» **Problem requirements**:
Write out every line of text in the material below as a numbered list, skipping any blank lines. Leave the pictures out of your answer.

» **Source material**:
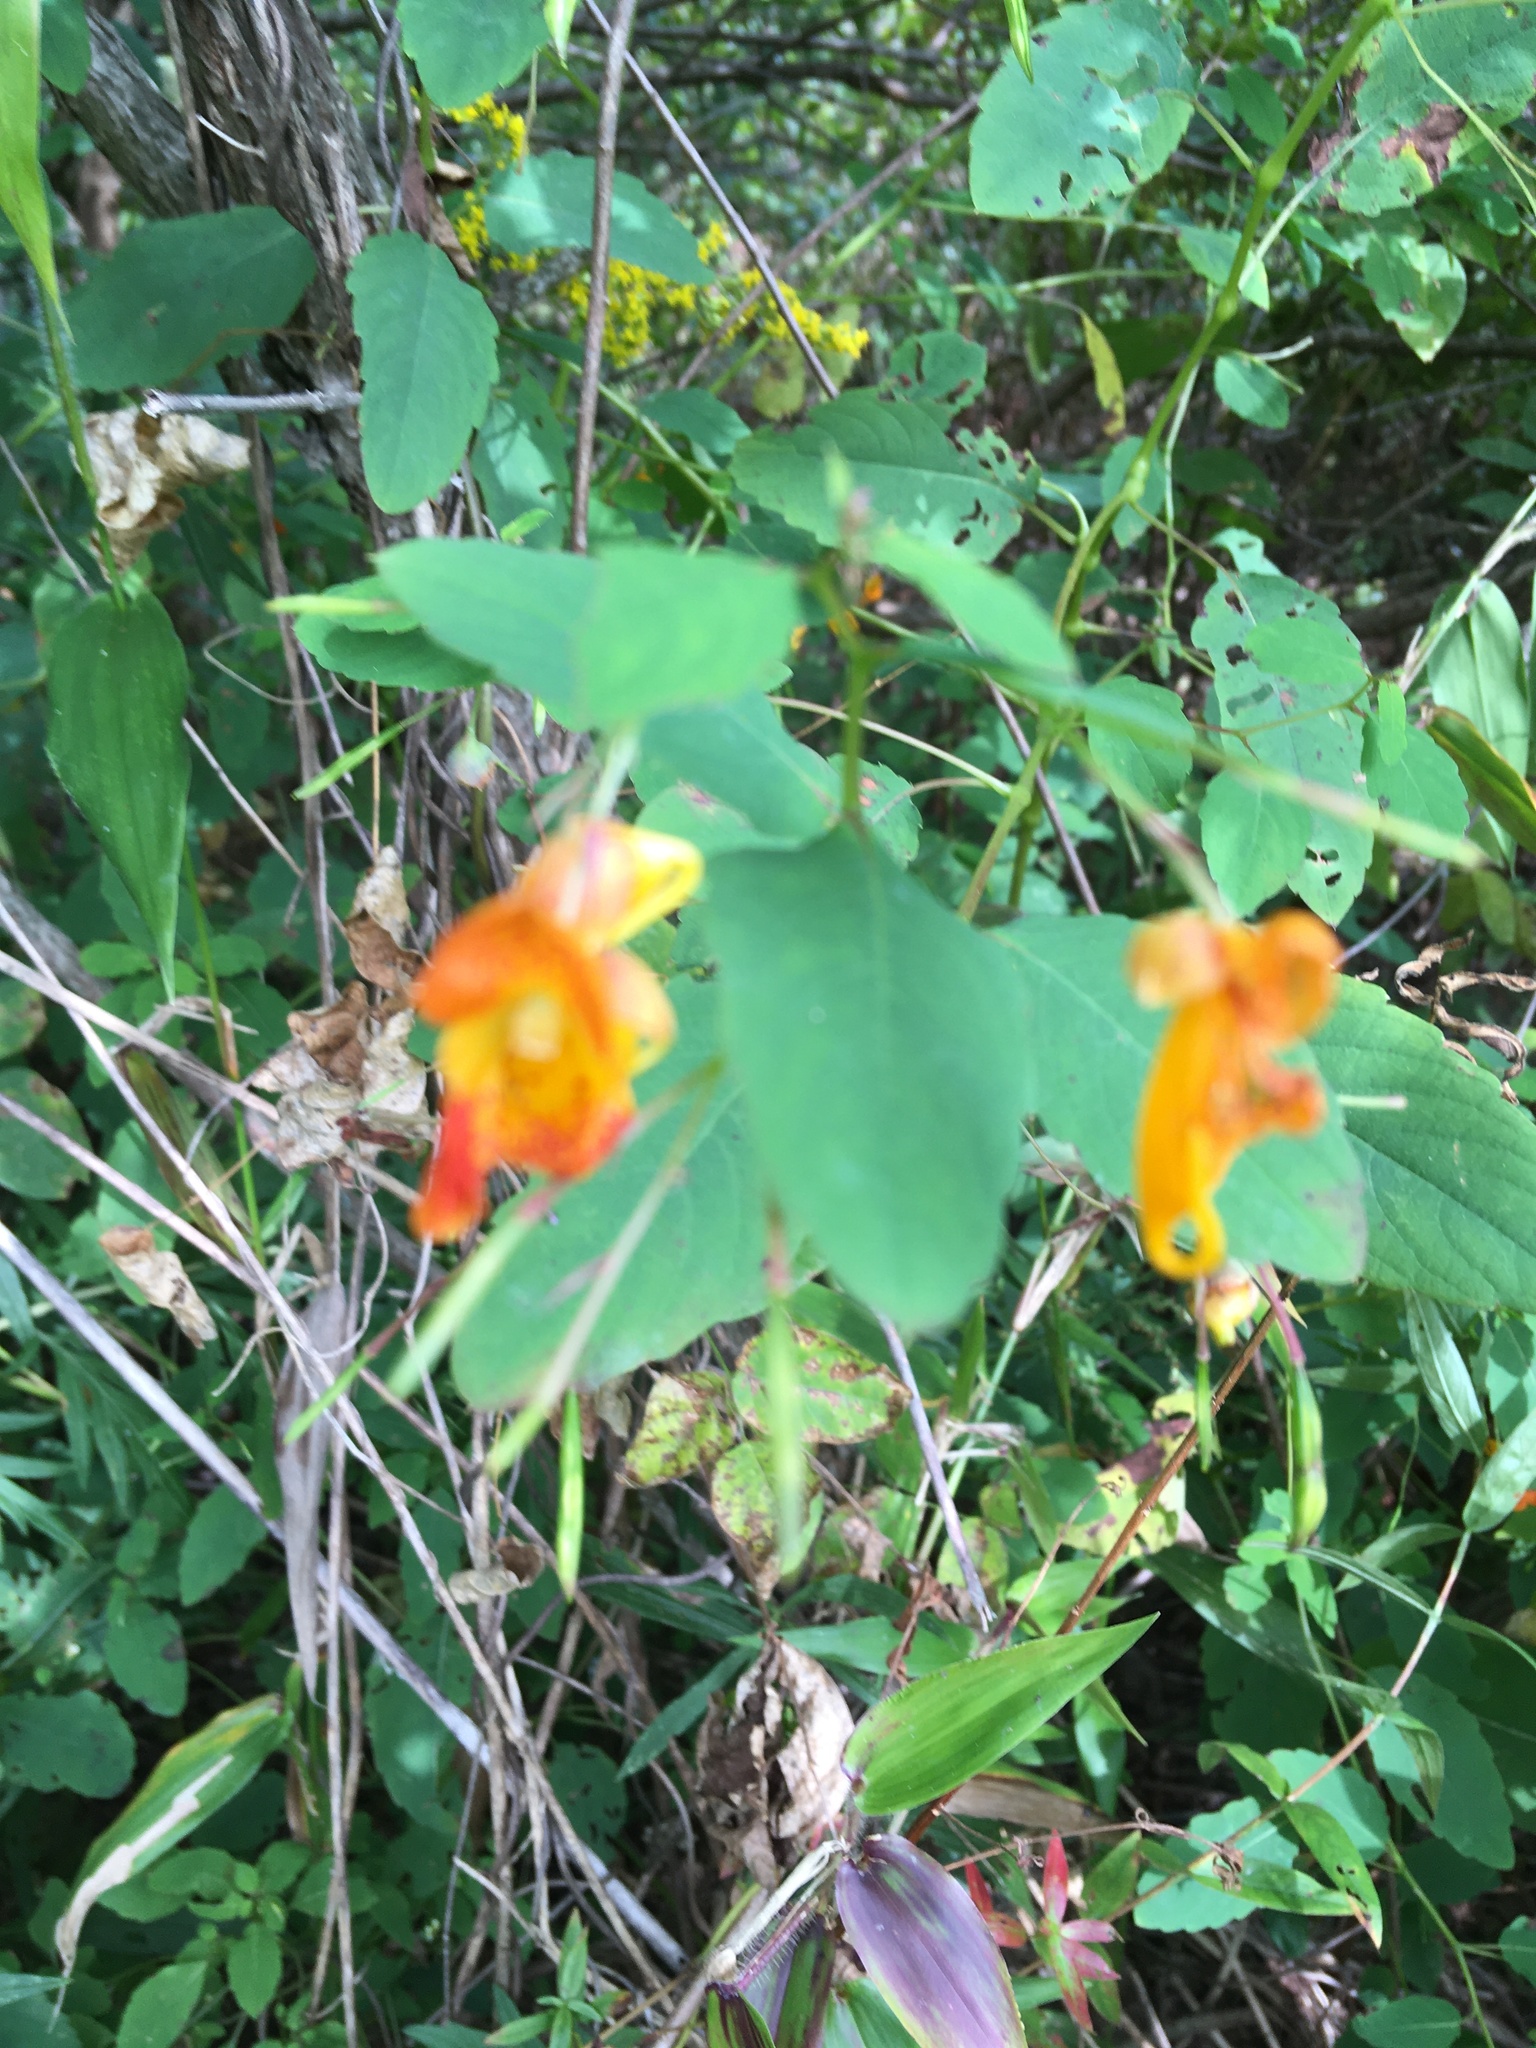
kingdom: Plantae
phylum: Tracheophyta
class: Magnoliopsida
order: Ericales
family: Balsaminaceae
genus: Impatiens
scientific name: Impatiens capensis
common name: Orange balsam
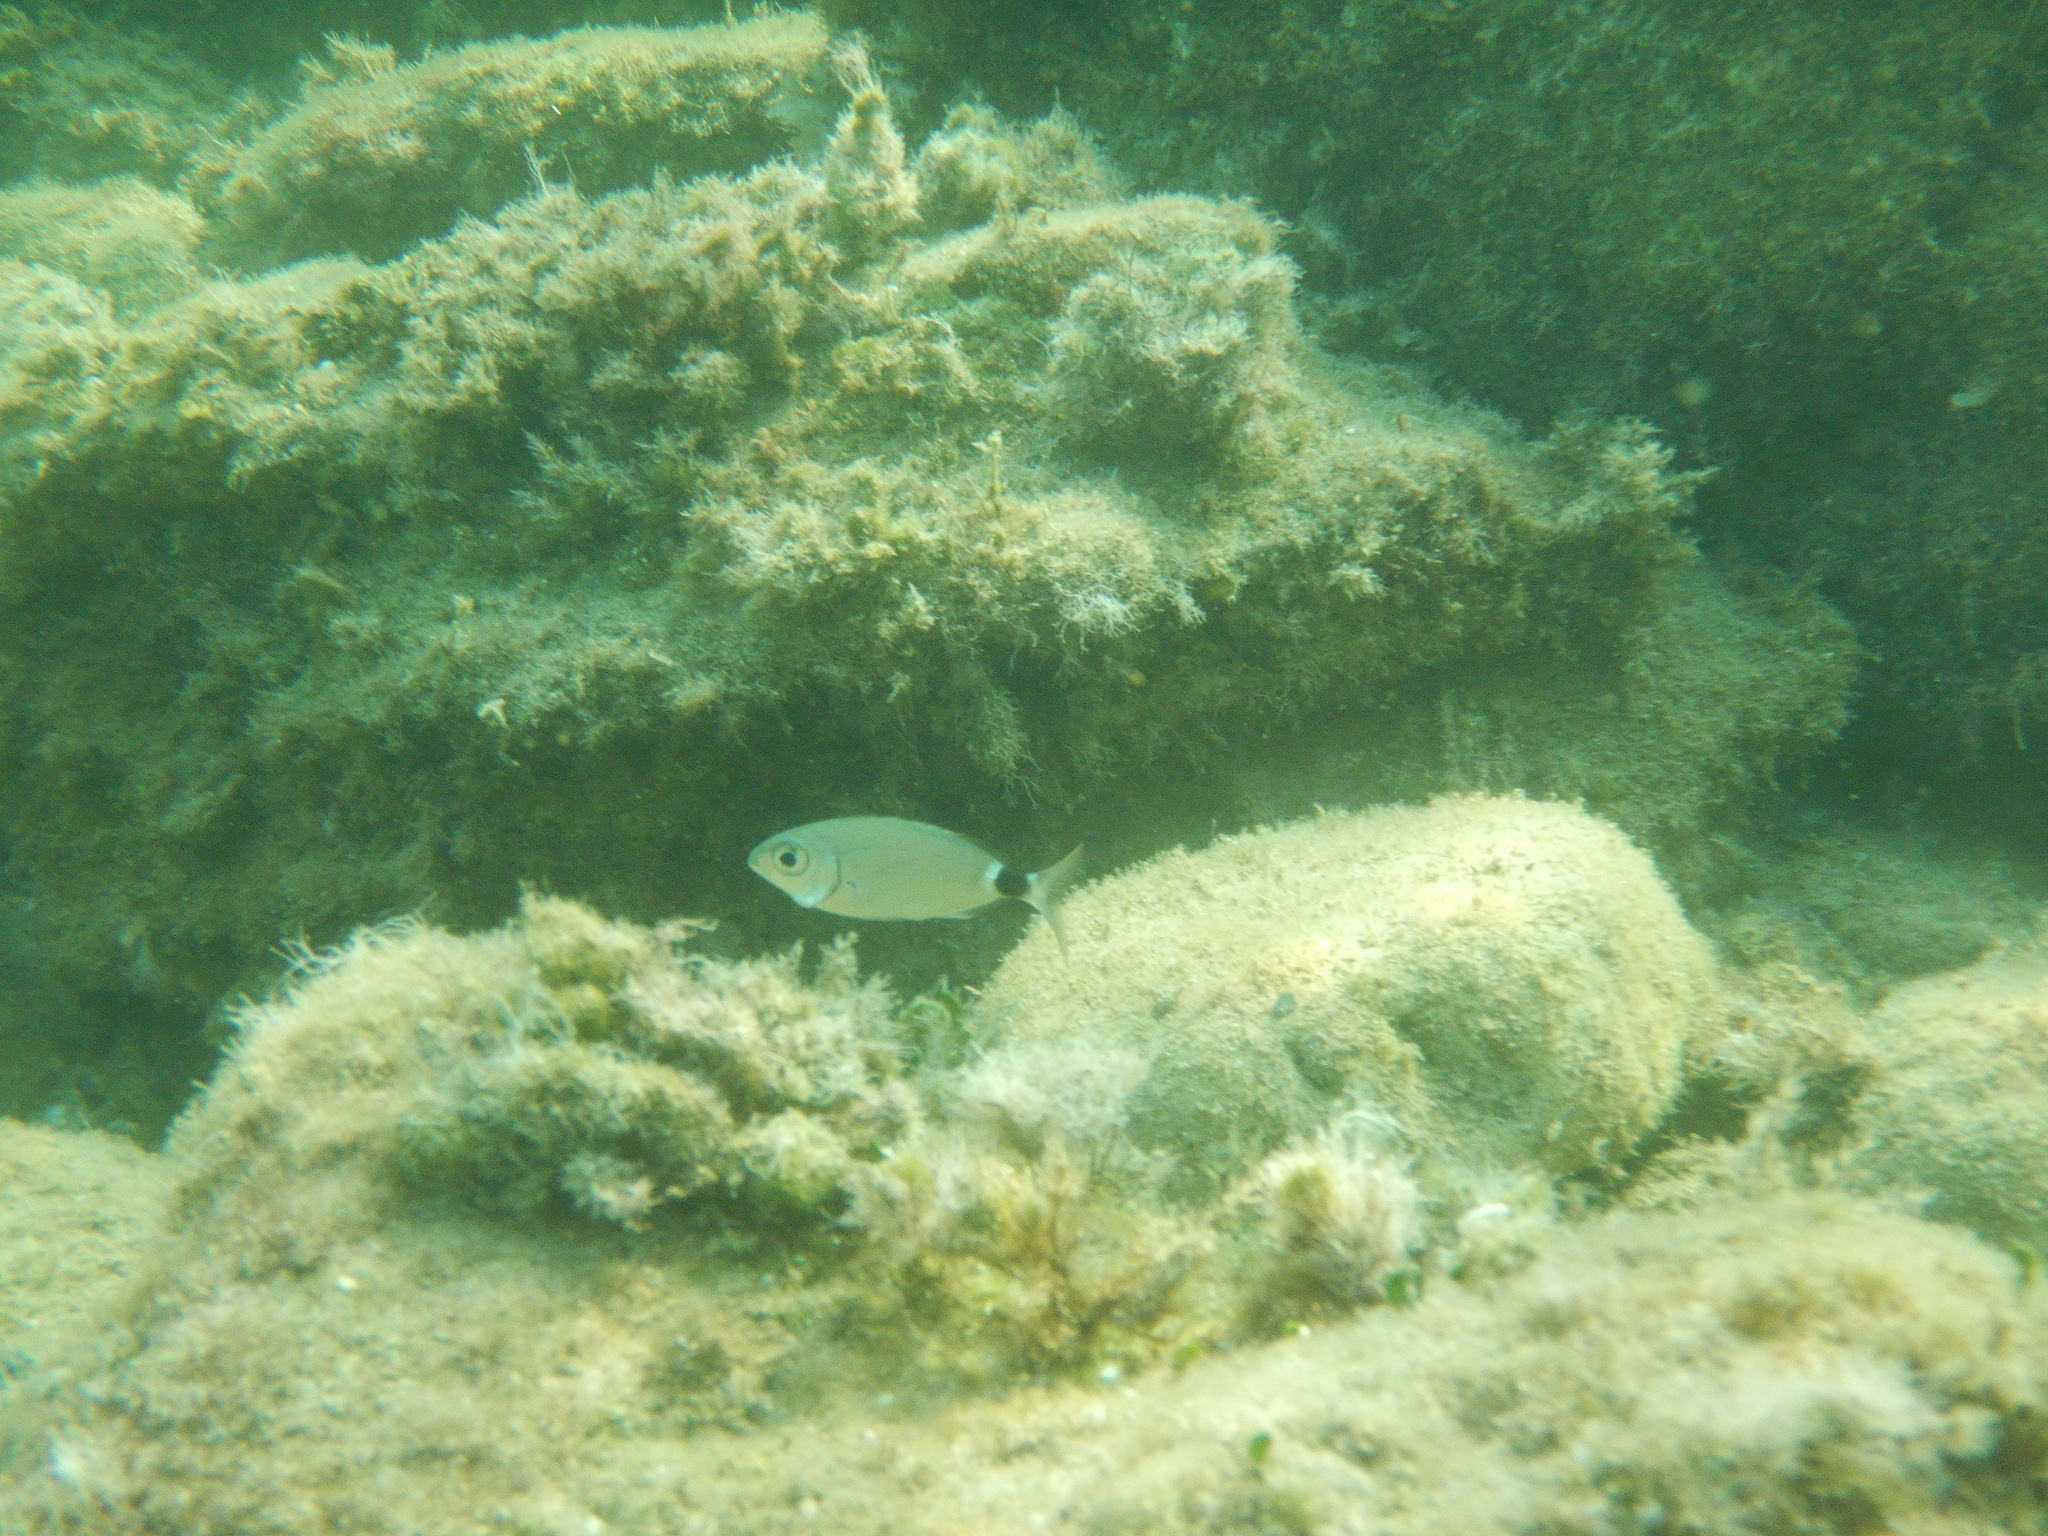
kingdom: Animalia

» **Final result**:
1. kingdom: Plantae
2. phylum: Tracheophyta
3. class: Magnoliopsida
4. order: Ericales
5. family: Balsaminaceae
6. genus: Impatiens
7. scientific name: Impatiens capensis
8. common name: Orange balsam
9. kingdom: Animalia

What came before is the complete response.